# Job 1
In the forum thread, what vehicle did jdemp buy?
# Job 2
Rewrite the forum thread from "# Bye Brute, Hello" to "what a machine.", replacing "Outlander" with "Renegade".

# Bye Brute, Hello Outty



## jdemp (May 28, 2012)

Decided to step up and see what all the fuss is about, and all I can say is wow. Bought a Silver/Black 2011 Outlander 800 XT-P and I'm very impressed. Power steering is awesome, power is incredible, what a machine.
Now I already have an axle off changing a OEM crap boot. lol But very satisfied anybody thinking about trying out a Can Am do it!


----------



## Polaris425 (Dec 16, 2004)

Nice


----------



## Musclemckeester (Aug 25, 2012)

My next bike will definitely be a Can Am. Nice upgrade!


----------



## 10txram (Jan 26, 2013)

Musclemckeester said:


> My next bike will definitely be a Can Am. Nice upgrade!


x2
:agreed:


----------



## NMKawierider (Apr 11, 2009)

Nice. Although I have my mind set on a new 1000 XTP, my dealer...whome I worked for many years ago..has a left over 2011 XXc I might get for about 9500.


----------



## bruteforce3 (Apr 20, 2012)

Same here... I want a can am so bad..! Hah I guess I'm stuck with the ole popo


----------



## jdemp (May 28, 2012)

Thing feels right. In the water it feels so much more balanced than the Brute. In the mud holes it seems to get better traction, I had like 3" more ground clearance on my Brute and this thing still feels like it gets better traction. 
Not tryin to bash Brutes they are still bad *** machines, I liked my 750 but this Can Am is a beast.


----------



## DrillersGoDeeper (Jan 3, 2009)

[Items from a dataset]
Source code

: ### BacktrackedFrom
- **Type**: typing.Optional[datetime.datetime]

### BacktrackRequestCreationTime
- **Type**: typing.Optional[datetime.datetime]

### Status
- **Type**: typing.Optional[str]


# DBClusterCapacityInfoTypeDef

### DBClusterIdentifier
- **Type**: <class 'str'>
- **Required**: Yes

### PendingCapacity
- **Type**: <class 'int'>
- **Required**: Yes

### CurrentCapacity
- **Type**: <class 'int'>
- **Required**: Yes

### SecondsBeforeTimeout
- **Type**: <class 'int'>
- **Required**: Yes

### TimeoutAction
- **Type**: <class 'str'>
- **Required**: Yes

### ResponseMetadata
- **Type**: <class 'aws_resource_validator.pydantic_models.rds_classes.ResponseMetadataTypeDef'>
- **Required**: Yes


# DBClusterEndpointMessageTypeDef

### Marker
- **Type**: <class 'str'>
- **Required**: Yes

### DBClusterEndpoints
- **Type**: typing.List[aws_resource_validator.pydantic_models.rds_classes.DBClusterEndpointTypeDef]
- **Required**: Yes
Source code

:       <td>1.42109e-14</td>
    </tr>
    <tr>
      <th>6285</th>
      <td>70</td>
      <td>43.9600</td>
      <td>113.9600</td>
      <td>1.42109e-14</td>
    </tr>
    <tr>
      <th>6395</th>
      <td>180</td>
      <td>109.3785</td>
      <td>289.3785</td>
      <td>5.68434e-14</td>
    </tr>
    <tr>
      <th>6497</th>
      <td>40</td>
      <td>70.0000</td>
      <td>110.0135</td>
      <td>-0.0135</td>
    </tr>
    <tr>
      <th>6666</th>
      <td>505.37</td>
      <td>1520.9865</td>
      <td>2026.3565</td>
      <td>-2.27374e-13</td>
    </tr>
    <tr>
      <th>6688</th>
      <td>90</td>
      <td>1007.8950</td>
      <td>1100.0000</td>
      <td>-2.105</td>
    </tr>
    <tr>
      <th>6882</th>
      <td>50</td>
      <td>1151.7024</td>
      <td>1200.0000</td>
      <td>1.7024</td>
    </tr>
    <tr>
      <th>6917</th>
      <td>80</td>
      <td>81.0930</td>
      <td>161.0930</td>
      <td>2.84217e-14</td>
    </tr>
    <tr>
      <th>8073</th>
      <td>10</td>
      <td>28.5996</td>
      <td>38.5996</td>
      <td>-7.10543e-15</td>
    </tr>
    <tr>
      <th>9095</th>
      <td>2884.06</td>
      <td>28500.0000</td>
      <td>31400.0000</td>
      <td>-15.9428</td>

# Written answer 1
A Silver/Black 2011 Outlander 800 XT-P.

# Written answer 2
# Bye Brute, Hello Outty



## jdemp (May 28, 2012)

Decided to step up and see what all the fuss is about, and all I can say is wow. Bought a Silver/Black 2011 Renegade 800 XT-P and I'm very impressed. Power steering is awesome, power is incredible, what a machine.